So from my perspective, they actually go very hand in hand. And I’m not just saying this just to be agreeable, but it is the case in my work.
Morgan: So might it be, like in your case, because of actually the constituents whose behavior you are trying to influence, that one is likely to be more data-driven and the other is actually more likely to be more crowd-driven in some ways? Because there are two parts to a system.
Prabhakar: Yes. That’s one of the reasons. The other reason is also the type of network that they are using. So once you sense some data you can either, you know, go out of the train or the bus following some sort of local area network eventually and being pulled out through a Wi-Fi system of the depot and then getting pushed out, or you can follow the cellular network coming straight out of the smartphones of some riders. And I think there is that dual possible—there are sensors, and there are networks, and there are people and their cellphones, right? So they are just complementary in just the right way.

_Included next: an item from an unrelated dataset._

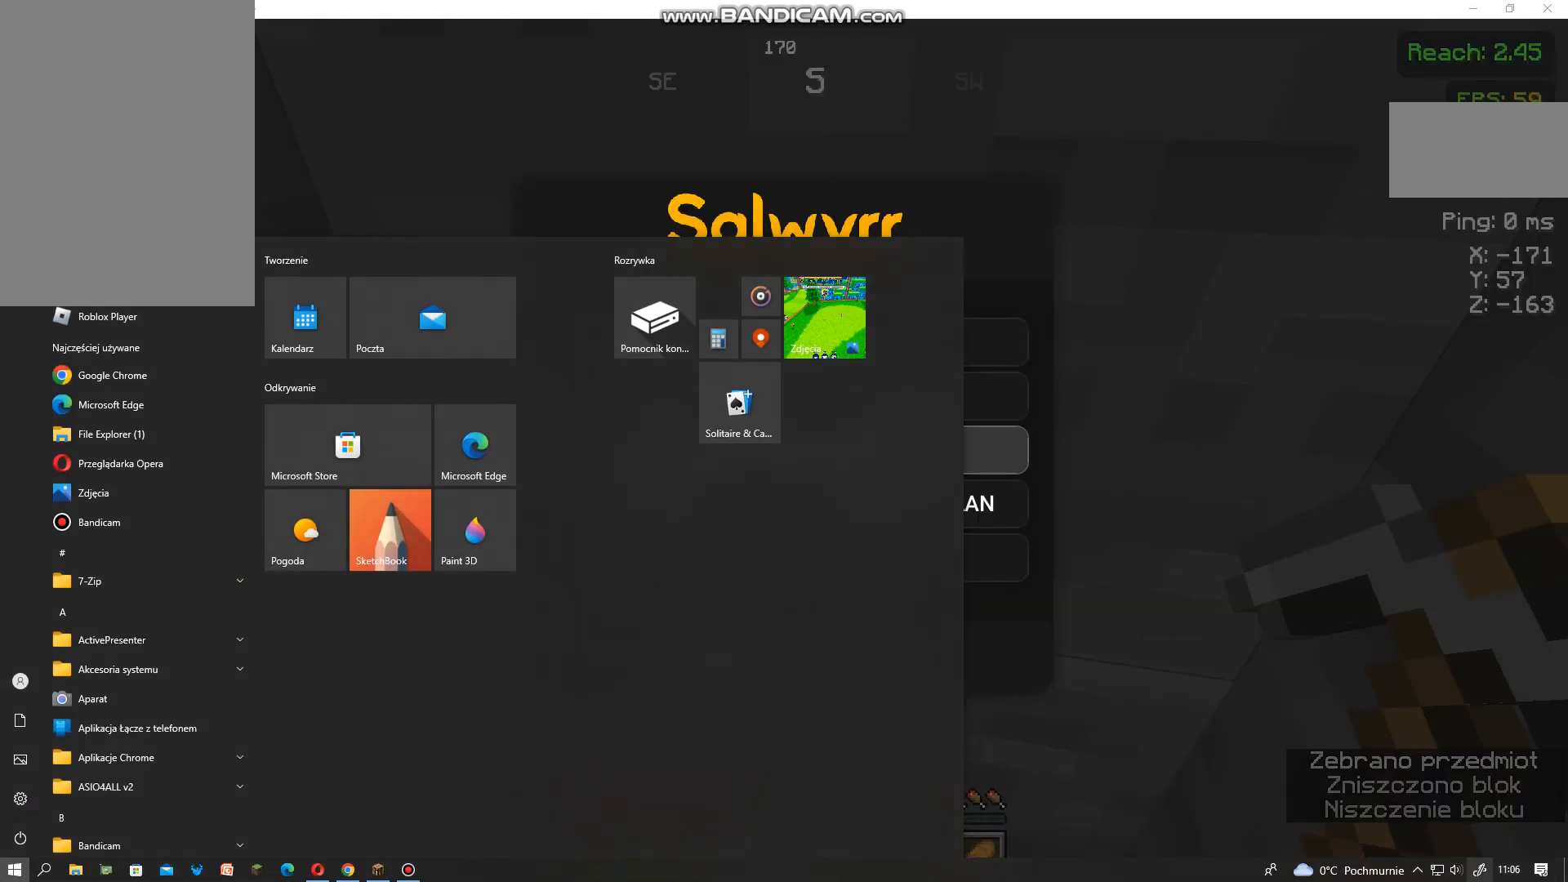
{"keys": [], "mouse": [], "events": []}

Morgan: Great. So coming back, now, Yan, if you could—what’s your take on this?
Qu: I think I agree with the previous statements. So as a data scientist, I spend most of my time looking at data than looking at the crowd behaviors. But when I think about this question, really, really thinking about crowd, a crowd consist of individuals, and individuals have individual behaviors, and data really just captures that individual behavior.
So as a data scientist, I feel like our job is, you know, data is a lens into human behaviors, but we don’t just stop there. The next step is we aggregate intelligence, and you can give that into the systems, into platforms, so that influences the crowd behavior. That’s the feedback loop that I think people have been talking about.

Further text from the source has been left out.